* EXERCISE PROMPT
Find all the lines in the entries below that hold the word "house" and copy them.

[Object-level change descriptions]
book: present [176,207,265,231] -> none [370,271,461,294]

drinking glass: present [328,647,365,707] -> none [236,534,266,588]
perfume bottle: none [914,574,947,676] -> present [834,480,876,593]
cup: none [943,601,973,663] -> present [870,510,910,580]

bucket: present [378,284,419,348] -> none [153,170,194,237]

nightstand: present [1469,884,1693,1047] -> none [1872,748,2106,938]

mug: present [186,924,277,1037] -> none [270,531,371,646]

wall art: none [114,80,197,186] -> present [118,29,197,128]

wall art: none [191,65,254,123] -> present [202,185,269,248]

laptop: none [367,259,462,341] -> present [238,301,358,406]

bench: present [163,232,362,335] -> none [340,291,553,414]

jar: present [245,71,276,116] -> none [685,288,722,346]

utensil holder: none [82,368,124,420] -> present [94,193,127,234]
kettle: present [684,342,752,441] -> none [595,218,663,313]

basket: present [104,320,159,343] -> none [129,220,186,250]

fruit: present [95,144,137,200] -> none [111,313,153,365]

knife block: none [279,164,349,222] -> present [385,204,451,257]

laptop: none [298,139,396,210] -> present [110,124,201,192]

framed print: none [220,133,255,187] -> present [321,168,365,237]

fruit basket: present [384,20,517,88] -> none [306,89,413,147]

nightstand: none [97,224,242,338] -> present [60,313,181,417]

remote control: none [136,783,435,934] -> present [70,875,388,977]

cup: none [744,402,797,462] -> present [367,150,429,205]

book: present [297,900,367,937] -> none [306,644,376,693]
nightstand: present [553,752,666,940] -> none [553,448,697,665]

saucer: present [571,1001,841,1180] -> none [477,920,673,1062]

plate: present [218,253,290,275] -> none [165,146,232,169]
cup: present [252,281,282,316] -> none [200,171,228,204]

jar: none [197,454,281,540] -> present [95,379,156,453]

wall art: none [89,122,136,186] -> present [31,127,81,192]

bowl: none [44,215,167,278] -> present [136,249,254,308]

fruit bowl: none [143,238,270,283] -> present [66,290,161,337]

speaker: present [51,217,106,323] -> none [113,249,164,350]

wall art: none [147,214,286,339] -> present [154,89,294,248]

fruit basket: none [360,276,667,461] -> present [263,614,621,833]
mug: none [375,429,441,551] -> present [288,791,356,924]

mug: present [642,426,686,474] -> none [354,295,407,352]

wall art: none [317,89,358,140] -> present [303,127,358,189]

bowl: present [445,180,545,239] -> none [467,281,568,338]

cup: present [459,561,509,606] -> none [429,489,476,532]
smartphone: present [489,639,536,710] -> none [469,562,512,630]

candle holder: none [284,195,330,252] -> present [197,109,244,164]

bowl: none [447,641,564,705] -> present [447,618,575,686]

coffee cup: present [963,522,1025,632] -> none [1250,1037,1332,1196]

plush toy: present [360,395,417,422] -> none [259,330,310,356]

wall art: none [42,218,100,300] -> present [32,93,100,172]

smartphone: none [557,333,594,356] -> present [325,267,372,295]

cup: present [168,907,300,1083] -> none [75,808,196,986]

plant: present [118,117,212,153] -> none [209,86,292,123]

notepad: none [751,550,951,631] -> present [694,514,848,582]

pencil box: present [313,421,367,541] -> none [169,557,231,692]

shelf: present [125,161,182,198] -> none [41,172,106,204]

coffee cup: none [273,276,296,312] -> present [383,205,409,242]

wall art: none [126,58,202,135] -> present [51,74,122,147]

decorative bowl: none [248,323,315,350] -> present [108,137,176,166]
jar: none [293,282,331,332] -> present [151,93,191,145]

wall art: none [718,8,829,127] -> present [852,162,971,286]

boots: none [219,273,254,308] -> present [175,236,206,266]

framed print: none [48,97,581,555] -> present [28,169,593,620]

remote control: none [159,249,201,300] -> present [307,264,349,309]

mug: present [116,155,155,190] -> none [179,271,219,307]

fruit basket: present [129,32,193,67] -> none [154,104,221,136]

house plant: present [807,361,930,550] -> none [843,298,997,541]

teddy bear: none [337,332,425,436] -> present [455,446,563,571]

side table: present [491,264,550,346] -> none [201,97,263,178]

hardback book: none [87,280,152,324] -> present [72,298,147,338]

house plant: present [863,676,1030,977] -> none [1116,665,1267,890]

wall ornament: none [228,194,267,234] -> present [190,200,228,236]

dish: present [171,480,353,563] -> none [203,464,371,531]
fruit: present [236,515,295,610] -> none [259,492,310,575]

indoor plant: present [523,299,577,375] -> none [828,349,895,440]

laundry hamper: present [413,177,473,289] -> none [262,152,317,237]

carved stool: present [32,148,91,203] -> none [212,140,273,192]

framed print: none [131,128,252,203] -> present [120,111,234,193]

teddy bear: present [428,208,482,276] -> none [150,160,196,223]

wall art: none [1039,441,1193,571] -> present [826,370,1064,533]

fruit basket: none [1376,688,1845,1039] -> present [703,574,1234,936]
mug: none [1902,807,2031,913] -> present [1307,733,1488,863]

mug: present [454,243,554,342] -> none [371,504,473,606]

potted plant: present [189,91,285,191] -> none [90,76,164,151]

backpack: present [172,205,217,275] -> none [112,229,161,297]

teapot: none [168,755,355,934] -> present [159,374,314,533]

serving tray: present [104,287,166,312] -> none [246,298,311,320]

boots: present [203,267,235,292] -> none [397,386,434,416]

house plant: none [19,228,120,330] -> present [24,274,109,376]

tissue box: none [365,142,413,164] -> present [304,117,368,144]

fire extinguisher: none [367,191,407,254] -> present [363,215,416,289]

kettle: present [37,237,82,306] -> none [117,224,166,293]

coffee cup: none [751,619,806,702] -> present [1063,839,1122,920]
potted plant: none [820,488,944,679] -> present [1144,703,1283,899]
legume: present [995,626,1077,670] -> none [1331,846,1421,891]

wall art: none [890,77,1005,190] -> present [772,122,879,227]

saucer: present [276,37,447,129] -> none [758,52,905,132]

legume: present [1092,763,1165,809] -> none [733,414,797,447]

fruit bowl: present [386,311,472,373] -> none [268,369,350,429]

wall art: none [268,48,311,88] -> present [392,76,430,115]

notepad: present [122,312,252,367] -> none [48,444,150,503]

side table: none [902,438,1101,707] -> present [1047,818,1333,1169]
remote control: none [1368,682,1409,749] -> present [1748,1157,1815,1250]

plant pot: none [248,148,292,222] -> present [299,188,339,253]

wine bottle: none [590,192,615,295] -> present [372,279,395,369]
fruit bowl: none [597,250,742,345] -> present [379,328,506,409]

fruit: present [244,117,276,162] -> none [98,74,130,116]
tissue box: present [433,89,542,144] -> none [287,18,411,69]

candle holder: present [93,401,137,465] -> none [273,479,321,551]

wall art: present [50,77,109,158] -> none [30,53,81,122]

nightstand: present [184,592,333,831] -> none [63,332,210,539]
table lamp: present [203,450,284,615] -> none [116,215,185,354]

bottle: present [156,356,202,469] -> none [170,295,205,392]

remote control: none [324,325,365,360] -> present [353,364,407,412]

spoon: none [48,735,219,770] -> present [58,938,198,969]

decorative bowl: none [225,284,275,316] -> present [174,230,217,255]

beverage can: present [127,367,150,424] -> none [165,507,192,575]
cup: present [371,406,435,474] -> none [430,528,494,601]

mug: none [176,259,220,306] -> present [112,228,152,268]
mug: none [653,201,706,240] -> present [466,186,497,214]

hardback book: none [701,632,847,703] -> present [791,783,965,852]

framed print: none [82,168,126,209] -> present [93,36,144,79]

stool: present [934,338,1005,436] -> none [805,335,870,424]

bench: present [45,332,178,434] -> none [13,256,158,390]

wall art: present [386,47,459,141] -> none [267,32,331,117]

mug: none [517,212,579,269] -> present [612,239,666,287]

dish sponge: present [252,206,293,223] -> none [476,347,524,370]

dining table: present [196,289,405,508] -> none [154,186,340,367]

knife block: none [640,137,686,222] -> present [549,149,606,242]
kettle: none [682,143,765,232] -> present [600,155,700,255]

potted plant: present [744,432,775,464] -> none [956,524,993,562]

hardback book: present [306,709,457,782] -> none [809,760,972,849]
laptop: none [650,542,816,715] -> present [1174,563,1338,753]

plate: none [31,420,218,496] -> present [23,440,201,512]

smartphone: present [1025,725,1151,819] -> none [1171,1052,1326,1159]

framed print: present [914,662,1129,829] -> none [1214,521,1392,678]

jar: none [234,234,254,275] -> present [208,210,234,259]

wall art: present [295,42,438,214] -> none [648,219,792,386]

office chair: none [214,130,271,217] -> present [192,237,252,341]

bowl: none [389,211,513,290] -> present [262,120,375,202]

* SOLUTION
house plant: present [807,361,930,550] -> none [843,298,997,541]
house plant: present [863,676,1030,977] -> none [1116,665,1267,890]
house plant: none [19,228,120,330] -> present [24,274,109,376]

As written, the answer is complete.